L'ancien ministre de la Justice, Constant Mutamba, a quitté, ce lundi 27 juillet 2026, la salle d'audience de la Cour de cassation dès l'ouverture de son procès, dénonçant ce qu'il qualifie de graves irrégularités de procédure et un « complot politique » dirigé contre sa personne.
Poursuivi dans une affaire de présumé détournement de fonds publics destinés à la construction de la prison de Kisangani, le prévenu a refusé de prendre part aux débats, estimant que les conditions d'un procès équitable n'étaient pas réunies.
Irrégularités de procédure dénoncées
À sa sortie de la salle d'audience, Constant Mutamba a affirmé que sa citation à comparaître contenait des « fausses mentions » et que la plainte qu'il avait déposée contre un greffier n'avait jamais été enregistrée. Selon lui, ces éléments constituent une violation de ses droits de la défense ainsi que des garanties prévues par la Constitution.
« Nous ne sommes pas venus cautionner des complots politiques. Si tel est le cas, faites-le sans moi. La Cour doit respecter les droits de la défense. Il y a un complot monté contre moi et j'en ai les preuves », a-t-il déclaré devant la presse.
Des accusations contre un « système mafieux »
Devant ses sympathisants rassemblés aux abords du palais de justice, l'ancien garde des Sceaux a élargi ses critiques en affirmant mener un combat contre ce qu'il décrit comme « un système mafieux » responsable, selon lui, de l'appauvrissement de la République démocratique du Congo.
Il a également dénoncé une arrestation qu'il juge illégale ainsi qu'une condamnation injuste, tout en remerciant les Congolais qui, d'après lui, continuent de réclamer sa libération.

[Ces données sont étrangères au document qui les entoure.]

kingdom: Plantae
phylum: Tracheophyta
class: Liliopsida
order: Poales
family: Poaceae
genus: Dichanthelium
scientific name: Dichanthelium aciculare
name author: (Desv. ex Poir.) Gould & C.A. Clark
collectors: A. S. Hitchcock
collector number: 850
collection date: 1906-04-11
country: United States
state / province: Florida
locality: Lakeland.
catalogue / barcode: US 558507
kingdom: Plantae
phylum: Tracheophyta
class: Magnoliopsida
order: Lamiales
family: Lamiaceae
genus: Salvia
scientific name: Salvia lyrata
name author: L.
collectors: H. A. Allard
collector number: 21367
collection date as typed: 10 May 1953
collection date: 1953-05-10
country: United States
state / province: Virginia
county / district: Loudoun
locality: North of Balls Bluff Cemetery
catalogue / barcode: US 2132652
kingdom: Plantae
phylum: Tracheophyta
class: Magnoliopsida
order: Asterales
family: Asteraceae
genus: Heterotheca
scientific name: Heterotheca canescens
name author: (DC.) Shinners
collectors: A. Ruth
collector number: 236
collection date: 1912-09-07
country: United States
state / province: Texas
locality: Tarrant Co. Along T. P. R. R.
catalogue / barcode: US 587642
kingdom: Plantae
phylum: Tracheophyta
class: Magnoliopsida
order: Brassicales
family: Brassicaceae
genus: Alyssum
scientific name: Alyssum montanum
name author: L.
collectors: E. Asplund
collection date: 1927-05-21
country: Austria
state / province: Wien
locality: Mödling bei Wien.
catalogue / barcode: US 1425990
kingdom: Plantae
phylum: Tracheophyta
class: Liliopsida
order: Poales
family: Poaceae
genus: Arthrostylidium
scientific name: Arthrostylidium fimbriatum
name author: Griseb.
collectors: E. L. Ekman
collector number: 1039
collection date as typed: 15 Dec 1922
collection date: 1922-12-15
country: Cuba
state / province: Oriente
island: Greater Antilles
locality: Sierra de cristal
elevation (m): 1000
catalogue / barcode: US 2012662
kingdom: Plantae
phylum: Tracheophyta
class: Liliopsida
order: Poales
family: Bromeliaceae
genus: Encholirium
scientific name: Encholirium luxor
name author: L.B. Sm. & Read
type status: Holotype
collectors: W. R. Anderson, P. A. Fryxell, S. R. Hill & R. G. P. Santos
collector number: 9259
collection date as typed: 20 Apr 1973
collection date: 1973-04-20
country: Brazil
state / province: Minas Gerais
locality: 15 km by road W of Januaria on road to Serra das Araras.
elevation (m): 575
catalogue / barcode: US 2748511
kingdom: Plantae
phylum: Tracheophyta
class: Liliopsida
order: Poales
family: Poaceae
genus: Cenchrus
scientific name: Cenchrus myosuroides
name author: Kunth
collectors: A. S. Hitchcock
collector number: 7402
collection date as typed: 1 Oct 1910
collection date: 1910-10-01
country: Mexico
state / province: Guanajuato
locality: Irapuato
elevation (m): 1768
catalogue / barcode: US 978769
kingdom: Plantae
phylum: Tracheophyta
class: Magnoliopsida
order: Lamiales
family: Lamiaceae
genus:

Le dossier FRIVAO au cœur de ses accusations
Constant Mutamba a également évoqué le dossier du Fonds de réparation et d'indemnisation des victimes des activités illicites de l'Ouganda (FRIVAO). Il soutient qu'une affaire déjà clôturée aurait été réactivée pour des motivations politiques.
Selon ses explications, il avait initialement été convoqué comme témoin avant d'être transformé en prévenu dans une nouvelle procédure portant sur des faits présumés de détournement de fonds publics.
« Ils se sont décidés de ressurgir un dossier qui avait déjà été clôturé. Comme ils n'ont pas réussi leur plan, ils m'ont transformé de témoin en prévenu en ouvrant rapidement un autre dossier devant la Cour de cassation », a-t-il affirmé.
Une procédure qui se poursuit
Malgré le départ de l'ancien ministre, la Cour de cassation poursuit l'examen de cette affaire. À ce stade, la juridiction ne s'est pas encore prononcée sur le fond des accusations portées contre Constant Mutamba.
Les prochaines audiences devraient permettre d'examiner les exceptions soulevées par la défense ainsi que les arguments du ministère public avant toute décision sur le fond du dossier.